Top Military Brass Press Tuberville
As the Senate comes back from August recess, Senator Tommy Tuberville’s stand against military abortion funding takes center stage.
As the Senate returns from its August recess, one of the top focal points for the Biden administration is to smash the roadblock that is Alabama Republican Senator Tommy Tuberville.
For months now, Tuberville has held the line on his demand that the Biden administration reverse course on its unprecedented and arguably unconstitutional decision to pay for service members’ transportation to other states in order to obtain elective abortions. Of course, the Biden administration maintains the fiction that such elective abortion services are essential to ensuring “service members and their families have access to reproductive health no matter where they are stationed.” At best, this is a violation of the spirit of the longstanding bipartisan-supported Hyde Amendment, which prohibits federal funding for abortions.
Refusing to back down, Team Biden ran a blitz against the old football coach in the form of a Washington Post op-ed cowritten by the secretaries of the Army, Navy, and Air Force. They warn of “the dangers of politicizing our military leaders” and insist, “It is time to lift this dangerous hold and confirm our senior military leaders.”
The people politicizing the military occupy the White House.
Since Tuberville took his principled stand, the U.S. military has incurred a backlog of hundreds of pending officer promotions, including the heads of three of the five military branches — the Army, Navy, and Marine Corps.
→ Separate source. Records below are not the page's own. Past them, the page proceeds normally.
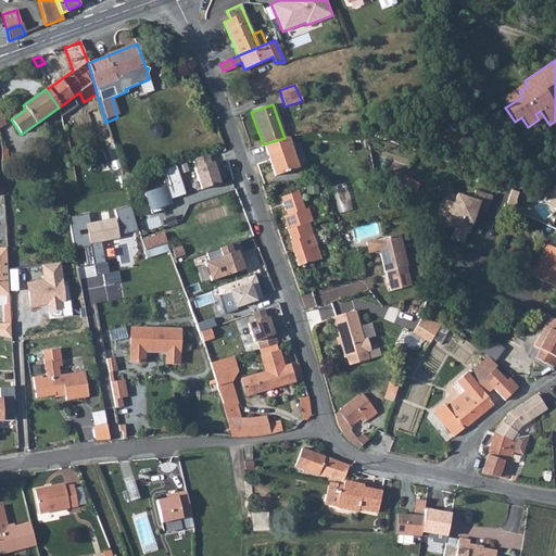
[(285,138),(263,144),(275,176),(298,168),(288,138),(285,138)]
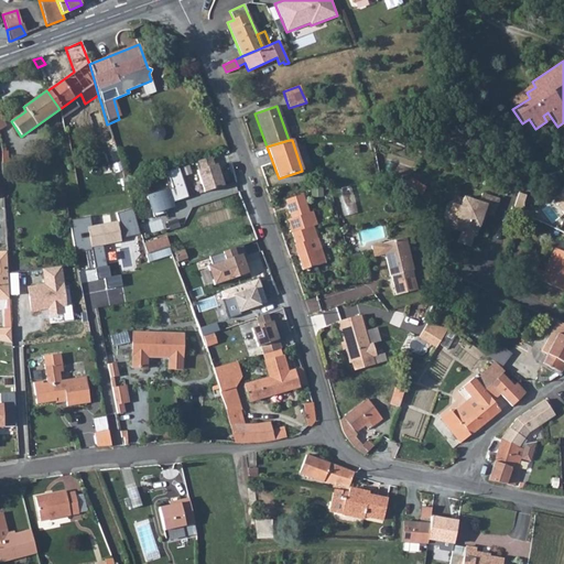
[(198,169),(212,164),(209,155),(195,161),(198,169)]
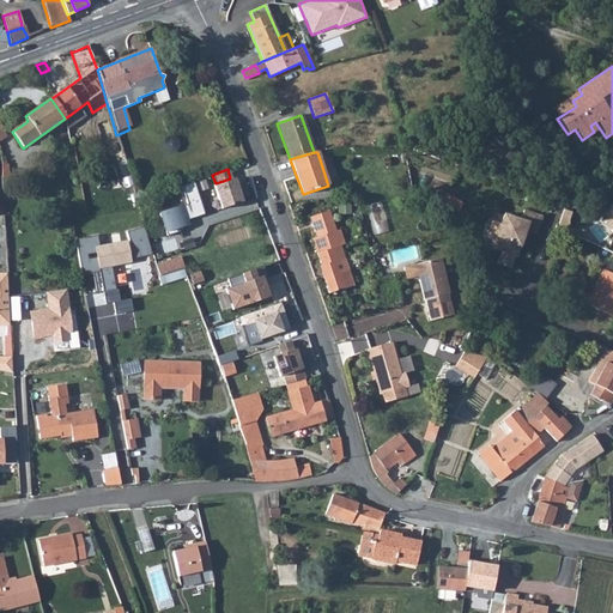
[(220,208),(242,201),(234,177),(230,178),(216,183),(212,184),(220,208)]
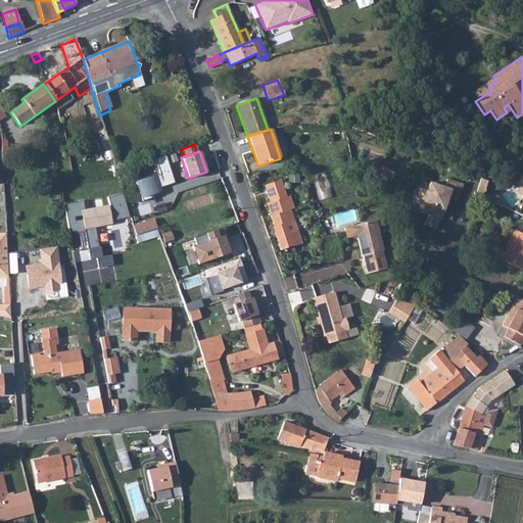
[(316,175),(321,198),(333,195),(328,172),(316,175)]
The Democrat-controlled Senate could easily take the time to individually vote on these officer promotions, especially the pending heads of the military branches. But rather than doing so, which would involve more time that could potentially derail some of the Democrats’ legislative agenda, they have chosen to play what amounts to a game of chicken.
Democrats and the Biden administration argue that Tuberville’s stand is threatening national defense by impacting military readiness. Yet if that were indeed the case, Senate Democrats would have long ago acted to hold individual nominations. And according to calculations by the Washington Examiner’s Conn Carroll, “[Senator Chuck] Schumer could have been popping one [confirmation] out every two hours for the past 40 days.”
This is a battle of political wills. Tuberville is standing between Joe Biden and an expansion of the power of the executive branch beyond constitutional limits — all because the commander-in-chief and his administration view elective abortion as a (non-enumerated) constitutional right. (Where do we apply for subsidizing elective gun purchases? Asking for a friend.) But Congress doesn’t see it that way, and Biden knows he can’t get what he wants via the legislative process, so he’s going around it.
Thus far, Tuberville has proven himself much more of a stalwart than the Biden administration bargained for. And it appears this game of chicken is nowhere near ending. As Tuberville rightly sees it, the lives of pre-born Americans are at stake, not just a political agenda.